23 September 2008

Whitney Cuts Banks and GDP Outlook, Senators Preen and Posture


The Senators ask this morning how to regain the public's confidence in the financial system, and we would like to add, in the government, the Senators themselves.

They don't want to hear the answer, but here it is.

Stop lying. Stop manipulating. Stop deceiving. Stop taking things that are not yours. Stop trying to defraud people. Stop favoring people who give you money and favors. Stop selling things under false pretenses. Stop manipulating the news and the markets as you are doing this morning once again.

The Lehman bankruptcy proceedings seem to be moving forward reasonably well. Let's assess how that is going, and if it is appropriate, let's try it again and see what happens. We'd vote for Goldman Sachs, and then Morgan Stanley.

Start acting transparently, openly, honestly.

Some of you are deeply complicit in this fraud that was perpetrated on the American public and the world. Do the right thing and step aside. Resign. No one will trust you now. Sorry but that is how life works. We are a forgiving people, maybe a little distracted at times, but not completely stupid.

Then we might begin to move forward again, but slowly.

And let's take a minute to feel good about the fact that the Senators office were flooded with calls, emails, and personal visits from their constituents almost universally opposing the Paulson plan. They noticed. Now we must see what they do, and act accordingly in the elections.

But we cannot move forward without a reasonable appreciation of the facts. Here is what a factual outlook on the economy looks like, not the dissembling of Paulson and Bernanke.


Analyst Whitney sees "little hope" from bailout plan
Tue Sep 23, 2008 8:42am EDT

Sept 23 (Reuters) - The credit crisis that began last summer has intensified so much that any U.S. government bailout plan has "little hope" of improving core fundamentals over the near and medium term, said analyst Meredith Whitney, who expects the country's GDP to take a hit from likely moves by state governments to cut costs.
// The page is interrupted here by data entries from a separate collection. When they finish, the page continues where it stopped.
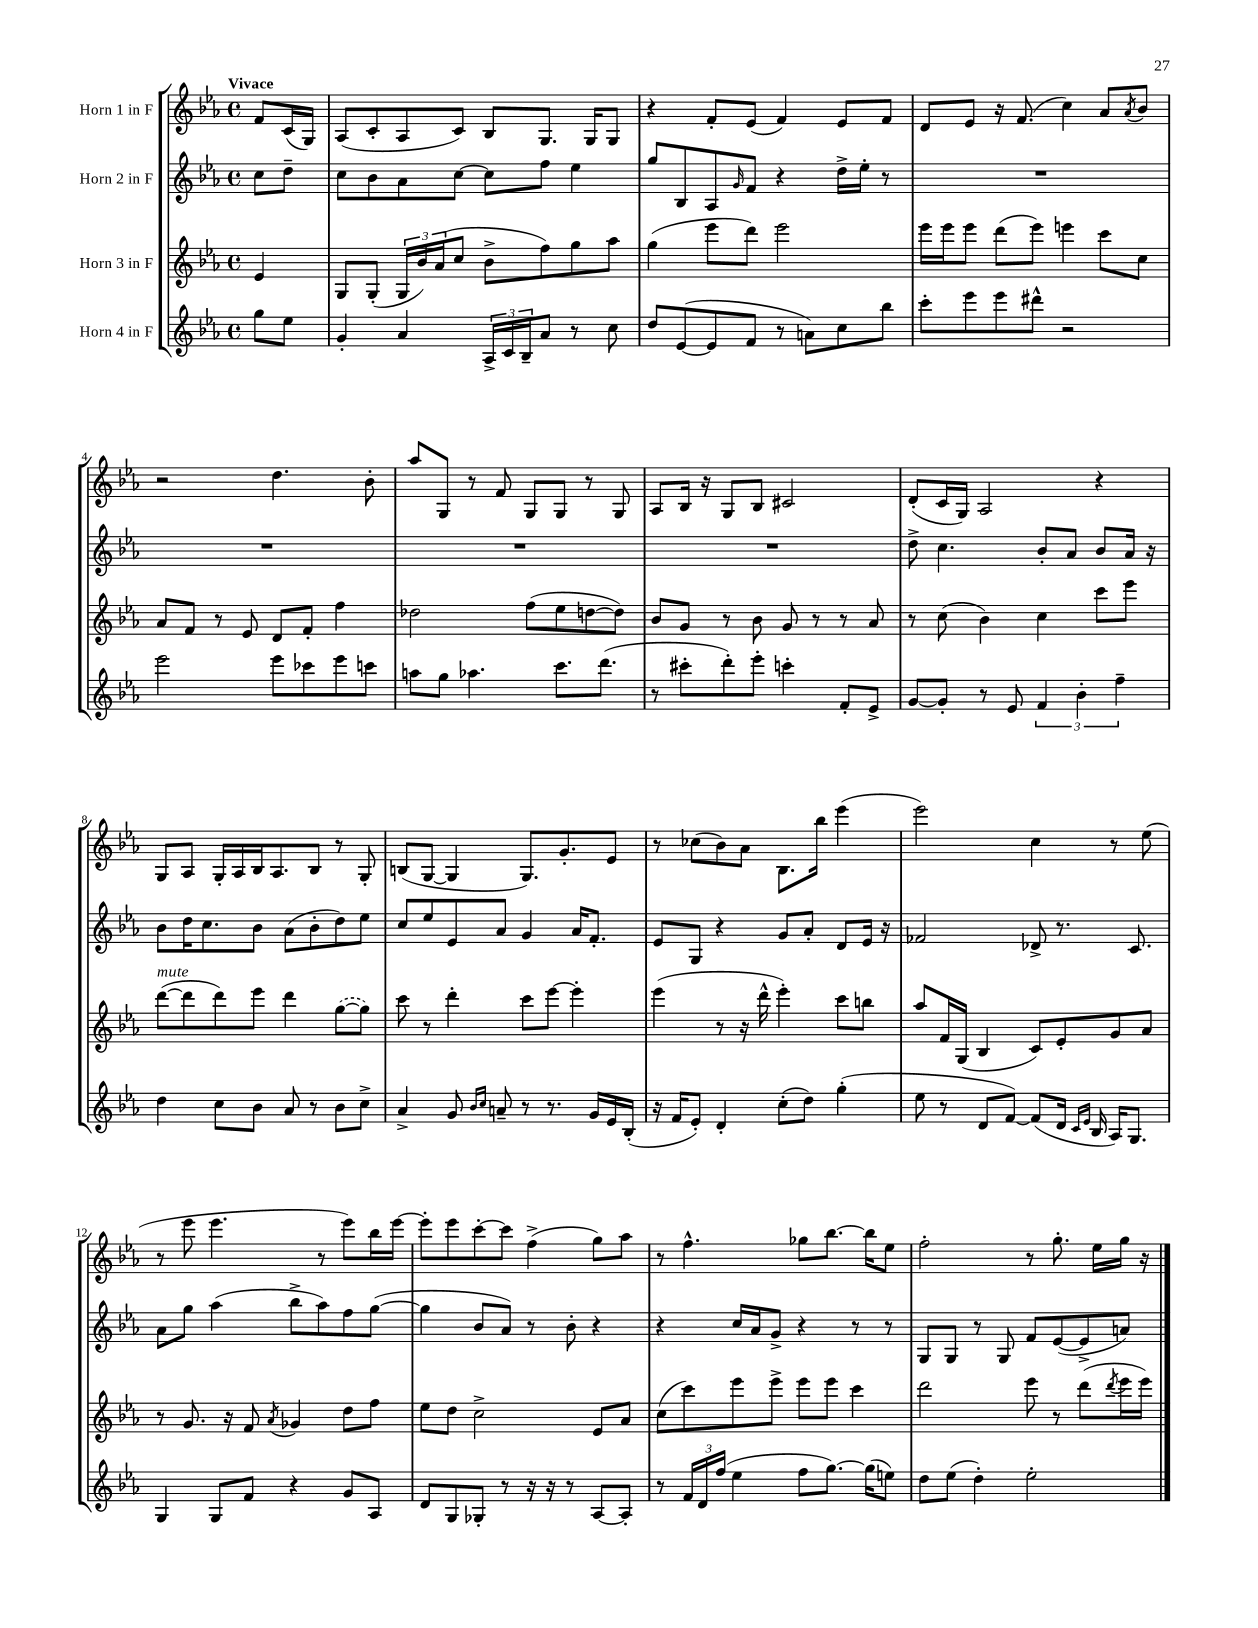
<<
\new StaffGroup <<
\new Staff = "s0" \with { instrumentName = "Horn 1 in F" } {
    \clef treble \key ees \major \defaultTimeSignature \time 4/4 \partial 4 \tempo "Vivace"
    f'8 c'16( g16) |
    aes8( c'8-. aes8 c'8) bes8 g8. g16 g8 |
    r4 f'8-. ees'8( f'4) ees'8 f'8 |
    d'8 ees'8 r16 f'8.( c''4) aes'8 \acciaccatura { aes'8 } bes'8 |
    r2 d''4. bes'8-. |
    aes''8 g8 r8 f'8 g8 g8 r8 g8 |
    aes8 bes16 r16 g8 bes8 cis'2 |
    d'8-.( c'16 g16) aes2 r4 |
    g8 aes8 g16-. aes16 bes16 aes8. bes8 r8 g8-. |
    b8( g8~ g4 g8.) g'8.-. ees'8 |
    r8 ces''8( bes'8) aes'8 bes8. bes''16 ees'''4( |
    ees'''2) c''4 r8 ees''8( |
    r8 ees'''8 ees'''4. r8 ees'''8) bes''16 ees'''16~ |
    ees'''8-. ees'''8 c'''8~-. c'''8 f''4->( g''8) aes''8 |
    r8 f''4.-^ ges''8 bes''8.~ bes''16 ees''8 |
    f''2-. r8 g''8.-. ees''16 g''16 r16 \bar "|." |
}
\new Staff = "s1" \with { instrumentName = "Horn 2 in F" } {
    \clef treble \key ees \major \defaultTimeSignature \time 4/4 \partial 4
    c''8 d''8-- |
    c''8 bes'8 aes'8 c''8~ c''8 f''8 ees''4 |
    g''8 bes8 aes8 \grace { g'16 } f'8 r4 d''16-> ees''16-. r8 |
    R1 |
    R1 |
    R1 |
    R1 |
    d''8-> c''4. bes'8-. aes'8 bes'8 aes'16 r16 |
    bes'8 d''16 c''8. bes'8 aes'8( bes'8-. d''8) ees''8 |
    c''8 ees''8 ees'8 aes'8 g'4 aes'16 f'8.-. |
    ees'8 g8 r4 g'8 aes'8-. d'8 ees'16 r16 |
    fes'2 des'8-> r8. c'8. |
    aes'8 g''8 aes''4( bes''8-> aes''8) f''8 g''8~( |
    g''4 bes'8 aes'8) r8 bes'8-. r4 |
    r4 c''16 aes'16 g'8-> r4 r8 r8 |
    g8 g8 r8 g8 f'8 ees'8~( ees'8-> a'8) \bar "|." |
}
\new Staff = "s2" \with { instrumentName = "Horn 3 in F" } {
    \clef treble \key ees \major \defaultTimeSignature \time 4/4 \partial 4
    ees'4 |
    g8 g8-.( \tuplet 3/2 { g16 bes'16) aes'16( } c''8 bes'8-> f''8) g''8 aes''8 |
    g''4( ees'''8 d'''8) ees'''2 |
    ees'''16 ees'''16 ees'''8 d'''8( ees'''8) e'''4 c'''8 c''8 |
    aes'8 f'8 r8 ees'8 d'8 f'8-. f''4 |
    des''2 f''8( ees''8 d''8~ d''8) |
    bes'8 g'8 r8 bes'8 g'8 r8 r8 aes'8 |
    r8 c''8( bes'4) c''4 c'''8 ees'''8 |
    d'''8~^\markup { \italic "mute" }( d'''8 d'''8) ees'''8 d'''4 \once \slurDashed g''8~( g''8) |
    c'''8 r8 d'''4-. c'''8 ees'''8~ ees'''4-. |
    ees'''4( r8 r16 d'''16-^ ees'''4-.) c'''8 b''8 |
    aes''8 f'16 g16( bes4 c'8) ees'8-. g'8 aes'8 |
    r8 g'8. r16 f'8 \acciaccatura { aes'8 } ges'4 d''8 f''8 |
    ees''8 d''8 c''2-> ees'8 aes'8 |
    c''8( c'''8) ees'''8 ees'''8-> ees'''8 ees'''8 c'''4 |
    d'''2 ees'''8 r8 d'''8( \acciaccatura { d'''8 } ees'''16 ees'''16) \bar "|." |
}
\new Staff = "s3" \with { instrumentName = "Horn 4 in F" } {
    \clef treble \key ees \major \defaultTimeSignature \time 4/4 \partial 4
    g''8 ees''8 |
    g'4-. aes'4 \tuplet 3/2 { aes16-> c'16 bes16-- } aes'8 r8 c''8 |
    d''8 ees'8~( ees'8 f'8 r8 a'8) c''8 bes''8 |
    c'''8-. ees'''8 ees'''8 dis'''8-^ r2 |
    ees'''2 ees'''8 ces'''8 ees'''8 c'''8 |
    a''8 g''8 aes''4. c'''8. d'''8.( |
    r8 cis'''8-. d'''8-.) ees'''8-. c'''4-. f'8-. ees'8-> |
    g'8~ g'8-. r8 ees'8 \tuplet 3/2 { f'4 bes'4-. f''4-- } |
    d''4 c''8 bes'8 aes'8 r8 bes'8 c''8-> |
    aes'4-> g'8 \grace { bes'16 c''16 } a'8-- r8 r8. g'16 ees'16 bes16-.( |
    r16 f'16 ees'8-.) d'4-. c''8-.( d''8) g''4-.( |
    ees''8 r8 d'8 f'8~) f'8( d'16 \grace { c'16 ees'16 } bes16 aes16) g8. |
    g4 g8 f'8 r4 g'8 aes8 |
    d'8 g8 ges8-. r8 r16 r16 r8 aes8~ aes8-. |
    r8 \tuplet 3/2 { f'16 d'16 f''16( } ees''4 f''8 g''8.~) g''16( e''8) |
    d''8 ees''8( d''4-.) ees''2-. \bar "|." |
}
>>
>>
The Oppenheimer & Co analyst cut her outlook on U.S. banks and expects further dividend cuts and capital raises.

Whitney also said home prices were not close to bottoming and expects prices to ultimately be at least 25 percent lower from current levels. She expects homeownership rate to decline further.

The analyst also noted that unemployment was up over 40 percent year-on-year in key states, and said unemployment is "headed materially higher."
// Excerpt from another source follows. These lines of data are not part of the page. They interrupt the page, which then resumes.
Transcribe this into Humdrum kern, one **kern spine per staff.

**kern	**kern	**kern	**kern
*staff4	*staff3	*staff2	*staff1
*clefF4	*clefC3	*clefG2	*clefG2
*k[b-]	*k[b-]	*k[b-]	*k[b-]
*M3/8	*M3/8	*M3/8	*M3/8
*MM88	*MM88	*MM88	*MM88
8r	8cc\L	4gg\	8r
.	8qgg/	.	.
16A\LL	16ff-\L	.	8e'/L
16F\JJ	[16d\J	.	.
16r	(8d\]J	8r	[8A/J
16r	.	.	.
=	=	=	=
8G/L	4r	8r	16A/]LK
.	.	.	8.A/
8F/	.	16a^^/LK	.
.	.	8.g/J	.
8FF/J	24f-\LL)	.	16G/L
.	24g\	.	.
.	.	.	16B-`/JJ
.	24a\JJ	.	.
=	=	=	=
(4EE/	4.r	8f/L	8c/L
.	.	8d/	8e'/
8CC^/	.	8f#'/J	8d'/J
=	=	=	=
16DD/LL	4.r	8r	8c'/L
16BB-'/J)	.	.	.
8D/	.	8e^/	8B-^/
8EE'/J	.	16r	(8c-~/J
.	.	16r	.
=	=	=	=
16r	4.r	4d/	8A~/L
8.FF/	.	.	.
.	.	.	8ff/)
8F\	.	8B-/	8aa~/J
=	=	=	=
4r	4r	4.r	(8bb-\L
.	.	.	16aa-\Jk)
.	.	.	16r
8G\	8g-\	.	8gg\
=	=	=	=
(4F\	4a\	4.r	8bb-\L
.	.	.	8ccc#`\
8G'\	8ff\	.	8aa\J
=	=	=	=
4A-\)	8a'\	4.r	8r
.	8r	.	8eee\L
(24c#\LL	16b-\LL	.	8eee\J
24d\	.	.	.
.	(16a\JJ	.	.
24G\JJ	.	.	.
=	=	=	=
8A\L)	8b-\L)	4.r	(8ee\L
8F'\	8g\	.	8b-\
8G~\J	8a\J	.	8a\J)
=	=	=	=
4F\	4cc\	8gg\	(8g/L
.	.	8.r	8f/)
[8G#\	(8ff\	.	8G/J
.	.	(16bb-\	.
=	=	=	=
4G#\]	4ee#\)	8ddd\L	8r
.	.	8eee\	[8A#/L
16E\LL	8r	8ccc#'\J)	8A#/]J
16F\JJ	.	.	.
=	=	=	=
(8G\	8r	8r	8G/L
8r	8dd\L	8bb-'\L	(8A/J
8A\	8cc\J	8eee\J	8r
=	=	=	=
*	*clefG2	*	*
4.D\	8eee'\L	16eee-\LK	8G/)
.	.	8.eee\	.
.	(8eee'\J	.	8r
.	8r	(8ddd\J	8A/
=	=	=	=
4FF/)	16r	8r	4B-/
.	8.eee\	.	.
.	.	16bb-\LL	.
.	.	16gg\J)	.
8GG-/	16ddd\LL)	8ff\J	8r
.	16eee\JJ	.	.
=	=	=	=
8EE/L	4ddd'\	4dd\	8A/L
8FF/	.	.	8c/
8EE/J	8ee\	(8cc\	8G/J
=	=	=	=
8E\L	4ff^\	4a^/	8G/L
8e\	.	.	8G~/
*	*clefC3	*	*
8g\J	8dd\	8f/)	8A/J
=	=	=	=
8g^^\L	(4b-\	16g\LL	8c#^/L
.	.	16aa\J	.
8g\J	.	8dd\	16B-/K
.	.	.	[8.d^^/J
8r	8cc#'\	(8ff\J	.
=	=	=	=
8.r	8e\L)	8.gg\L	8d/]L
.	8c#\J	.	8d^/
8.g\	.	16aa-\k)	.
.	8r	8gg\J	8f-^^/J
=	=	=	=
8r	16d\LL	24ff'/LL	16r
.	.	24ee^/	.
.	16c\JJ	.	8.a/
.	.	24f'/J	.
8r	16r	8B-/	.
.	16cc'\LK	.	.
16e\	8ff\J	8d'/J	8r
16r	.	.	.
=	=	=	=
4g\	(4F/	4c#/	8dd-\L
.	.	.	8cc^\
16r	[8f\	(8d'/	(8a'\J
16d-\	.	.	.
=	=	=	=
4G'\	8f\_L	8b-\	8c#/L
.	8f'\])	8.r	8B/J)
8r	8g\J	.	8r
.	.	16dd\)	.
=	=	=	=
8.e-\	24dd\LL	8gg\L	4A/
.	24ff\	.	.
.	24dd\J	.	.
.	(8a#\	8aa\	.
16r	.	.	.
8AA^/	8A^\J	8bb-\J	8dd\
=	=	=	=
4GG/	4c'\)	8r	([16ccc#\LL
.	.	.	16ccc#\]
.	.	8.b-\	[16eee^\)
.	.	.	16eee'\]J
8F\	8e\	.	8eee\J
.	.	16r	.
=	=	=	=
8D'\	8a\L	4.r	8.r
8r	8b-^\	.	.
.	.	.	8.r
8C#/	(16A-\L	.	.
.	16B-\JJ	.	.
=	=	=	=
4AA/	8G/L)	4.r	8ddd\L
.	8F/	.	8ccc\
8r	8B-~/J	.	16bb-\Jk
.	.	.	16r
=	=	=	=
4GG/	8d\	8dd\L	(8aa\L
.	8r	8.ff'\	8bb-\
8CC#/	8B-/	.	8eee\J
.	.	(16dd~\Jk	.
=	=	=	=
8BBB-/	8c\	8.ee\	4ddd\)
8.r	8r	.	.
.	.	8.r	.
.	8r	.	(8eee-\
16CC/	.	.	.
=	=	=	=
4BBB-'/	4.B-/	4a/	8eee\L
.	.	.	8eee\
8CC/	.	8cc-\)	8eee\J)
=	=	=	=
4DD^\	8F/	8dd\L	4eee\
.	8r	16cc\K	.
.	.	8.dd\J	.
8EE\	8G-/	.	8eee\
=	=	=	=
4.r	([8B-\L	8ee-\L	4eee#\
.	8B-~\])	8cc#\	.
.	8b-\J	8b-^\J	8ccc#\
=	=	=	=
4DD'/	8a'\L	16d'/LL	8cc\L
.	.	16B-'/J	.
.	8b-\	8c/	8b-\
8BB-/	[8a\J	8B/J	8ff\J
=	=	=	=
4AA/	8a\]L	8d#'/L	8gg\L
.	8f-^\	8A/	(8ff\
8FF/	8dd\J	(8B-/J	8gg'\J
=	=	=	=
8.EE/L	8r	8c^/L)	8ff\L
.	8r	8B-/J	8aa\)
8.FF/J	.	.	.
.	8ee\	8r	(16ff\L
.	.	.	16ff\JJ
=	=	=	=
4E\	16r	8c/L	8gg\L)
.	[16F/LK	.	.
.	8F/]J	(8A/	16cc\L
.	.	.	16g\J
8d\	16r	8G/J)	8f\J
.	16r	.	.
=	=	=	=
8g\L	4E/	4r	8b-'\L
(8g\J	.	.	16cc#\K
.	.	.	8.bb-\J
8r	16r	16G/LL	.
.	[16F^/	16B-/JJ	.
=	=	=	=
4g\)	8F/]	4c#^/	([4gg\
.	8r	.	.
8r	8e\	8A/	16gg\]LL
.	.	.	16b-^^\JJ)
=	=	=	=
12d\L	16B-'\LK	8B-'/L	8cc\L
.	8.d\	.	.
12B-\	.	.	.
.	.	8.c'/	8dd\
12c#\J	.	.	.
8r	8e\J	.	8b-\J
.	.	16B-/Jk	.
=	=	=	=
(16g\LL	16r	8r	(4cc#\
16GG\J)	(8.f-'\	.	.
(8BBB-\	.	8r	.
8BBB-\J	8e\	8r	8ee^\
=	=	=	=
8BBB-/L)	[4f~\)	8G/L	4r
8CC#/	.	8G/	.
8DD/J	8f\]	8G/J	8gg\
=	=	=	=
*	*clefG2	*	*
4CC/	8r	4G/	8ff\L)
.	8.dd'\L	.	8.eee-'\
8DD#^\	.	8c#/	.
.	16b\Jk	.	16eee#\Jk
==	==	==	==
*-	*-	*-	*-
Given that over 12 percent of the U.S. GDP is driven by state and local government spending, and with many key states' 2009 budgets being under-funded, governments will be forced to cut costs and this will weigh significantly on GDP, Whitney said.

"Credit market disruption has had underappreciated consequences on the economy... A virtual suction of liquidity has occurred in the credit and lending markets, and consumer and corporate credit is already showing the effects," Whitney wrote in a note to clients.
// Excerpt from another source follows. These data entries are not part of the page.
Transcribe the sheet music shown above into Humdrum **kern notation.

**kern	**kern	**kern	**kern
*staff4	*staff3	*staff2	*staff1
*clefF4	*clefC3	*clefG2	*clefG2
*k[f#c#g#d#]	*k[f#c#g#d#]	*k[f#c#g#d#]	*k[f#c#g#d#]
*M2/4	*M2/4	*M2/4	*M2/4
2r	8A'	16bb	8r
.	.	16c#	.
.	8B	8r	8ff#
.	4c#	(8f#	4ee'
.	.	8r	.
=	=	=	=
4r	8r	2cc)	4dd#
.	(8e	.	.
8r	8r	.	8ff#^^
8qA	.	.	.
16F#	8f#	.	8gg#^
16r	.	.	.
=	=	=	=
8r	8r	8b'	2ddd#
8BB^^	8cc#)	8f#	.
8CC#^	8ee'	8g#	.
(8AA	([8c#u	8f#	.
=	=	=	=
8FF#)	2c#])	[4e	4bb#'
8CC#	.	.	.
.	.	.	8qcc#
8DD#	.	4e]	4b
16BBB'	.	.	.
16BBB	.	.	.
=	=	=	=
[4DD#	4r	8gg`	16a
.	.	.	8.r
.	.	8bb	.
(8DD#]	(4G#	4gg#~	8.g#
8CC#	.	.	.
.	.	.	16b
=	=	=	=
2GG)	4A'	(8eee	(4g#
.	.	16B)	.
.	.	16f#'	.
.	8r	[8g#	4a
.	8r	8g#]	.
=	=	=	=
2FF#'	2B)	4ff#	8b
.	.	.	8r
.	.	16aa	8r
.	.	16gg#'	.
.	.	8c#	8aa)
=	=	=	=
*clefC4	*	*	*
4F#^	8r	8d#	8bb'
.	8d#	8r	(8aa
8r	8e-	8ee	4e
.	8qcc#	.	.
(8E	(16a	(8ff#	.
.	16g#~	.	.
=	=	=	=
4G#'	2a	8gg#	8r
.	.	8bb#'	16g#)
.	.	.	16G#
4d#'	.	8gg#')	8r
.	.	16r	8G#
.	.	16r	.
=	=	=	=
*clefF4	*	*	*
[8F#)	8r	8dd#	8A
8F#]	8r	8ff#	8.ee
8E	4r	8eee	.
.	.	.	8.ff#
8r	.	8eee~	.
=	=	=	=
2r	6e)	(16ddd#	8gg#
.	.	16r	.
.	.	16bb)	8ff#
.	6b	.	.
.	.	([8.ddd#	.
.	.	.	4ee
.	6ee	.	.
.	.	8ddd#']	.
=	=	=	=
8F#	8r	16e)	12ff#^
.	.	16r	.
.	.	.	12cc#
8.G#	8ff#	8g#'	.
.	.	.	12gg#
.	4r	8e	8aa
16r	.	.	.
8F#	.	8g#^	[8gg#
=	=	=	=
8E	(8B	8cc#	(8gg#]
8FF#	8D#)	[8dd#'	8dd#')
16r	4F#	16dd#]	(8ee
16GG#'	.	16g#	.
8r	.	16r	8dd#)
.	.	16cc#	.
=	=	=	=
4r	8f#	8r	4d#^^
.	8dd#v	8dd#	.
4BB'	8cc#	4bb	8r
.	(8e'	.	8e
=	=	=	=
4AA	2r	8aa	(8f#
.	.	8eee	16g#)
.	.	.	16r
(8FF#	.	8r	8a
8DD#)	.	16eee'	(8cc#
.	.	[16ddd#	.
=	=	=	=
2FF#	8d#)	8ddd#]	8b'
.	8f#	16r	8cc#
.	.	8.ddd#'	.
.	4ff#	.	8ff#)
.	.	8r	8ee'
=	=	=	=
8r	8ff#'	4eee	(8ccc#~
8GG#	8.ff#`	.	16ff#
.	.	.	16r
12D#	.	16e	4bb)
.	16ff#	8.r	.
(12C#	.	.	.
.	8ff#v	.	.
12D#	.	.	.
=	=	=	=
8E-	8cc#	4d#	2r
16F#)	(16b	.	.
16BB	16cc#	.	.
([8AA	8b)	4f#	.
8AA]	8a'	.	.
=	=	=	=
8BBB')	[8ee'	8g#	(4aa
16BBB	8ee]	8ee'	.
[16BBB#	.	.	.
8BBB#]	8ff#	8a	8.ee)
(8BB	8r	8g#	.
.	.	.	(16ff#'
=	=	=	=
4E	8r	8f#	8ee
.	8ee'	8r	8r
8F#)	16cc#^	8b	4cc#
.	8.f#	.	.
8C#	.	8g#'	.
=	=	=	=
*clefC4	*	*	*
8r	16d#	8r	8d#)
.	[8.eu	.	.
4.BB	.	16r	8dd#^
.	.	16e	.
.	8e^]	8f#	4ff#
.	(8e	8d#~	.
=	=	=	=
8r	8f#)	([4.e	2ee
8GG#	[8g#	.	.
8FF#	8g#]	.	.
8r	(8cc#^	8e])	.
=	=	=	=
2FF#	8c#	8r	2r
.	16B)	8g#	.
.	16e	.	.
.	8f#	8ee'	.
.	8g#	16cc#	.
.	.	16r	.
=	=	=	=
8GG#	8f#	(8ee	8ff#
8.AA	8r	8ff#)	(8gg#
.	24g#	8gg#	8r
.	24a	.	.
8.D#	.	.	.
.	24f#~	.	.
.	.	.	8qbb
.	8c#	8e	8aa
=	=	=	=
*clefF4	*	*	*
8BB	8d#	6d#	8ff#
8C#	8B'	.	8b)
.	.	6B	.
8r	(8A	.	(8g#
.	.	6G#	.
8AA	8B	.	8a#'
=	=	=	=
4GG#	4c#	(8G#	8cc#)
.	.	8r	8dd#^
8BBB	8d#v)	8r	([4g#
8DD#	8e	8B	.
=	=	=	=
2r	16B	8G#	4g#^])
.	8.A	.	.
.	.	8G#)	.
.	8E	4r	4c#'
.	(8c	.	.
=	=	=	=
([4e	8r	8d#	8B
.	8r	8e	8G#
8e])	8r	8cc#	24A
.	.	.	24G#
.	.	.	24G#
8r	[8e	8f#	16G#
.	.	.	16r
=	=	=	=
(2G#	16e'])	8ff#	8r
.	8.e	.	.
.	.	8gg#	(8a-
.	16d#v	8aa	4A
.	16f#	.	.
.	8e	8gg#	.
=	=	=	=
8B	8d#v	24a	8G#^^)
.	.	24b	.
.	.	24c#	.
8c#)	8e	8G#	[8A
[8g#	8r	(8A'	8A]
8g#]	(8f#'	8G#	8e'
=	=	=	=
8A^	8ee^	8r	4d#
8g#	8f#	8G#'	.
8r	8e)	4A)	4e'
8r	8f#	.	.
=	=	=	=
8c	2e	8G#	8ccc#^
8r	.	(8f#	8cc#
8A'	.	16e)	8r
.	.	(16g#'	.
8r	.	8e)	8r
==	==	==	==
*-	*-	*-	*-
"Since the onset of the credit crisis, over $2 trillion less liquidity has flown through the U.S. domestic capital markets than during the same time period a year prior," she added.

Q3 OUTLOOK

Analyst Whitney forecast a third-quarter loss of 36 cents a share for Citigroup Inc. She had a prior profit view of 8 cents a share.

Whitney widened her third-quarter loss forecast for Wachovia Corp to 31 cents a share from 15 cents.

She cut third-quarter earnings estimates for Bank of America Corp to 40 cents a share from 75 cents, for JPMorgan Chase & Co to 21 cents a share from 40 cents a share, and for Wells Fargo & Co to 13 cents a share from 17 cents.

Shares of Citigroup closed at $20.01 Monday on the New York Stock Exchange, while those of Bank of America closed at $34.15.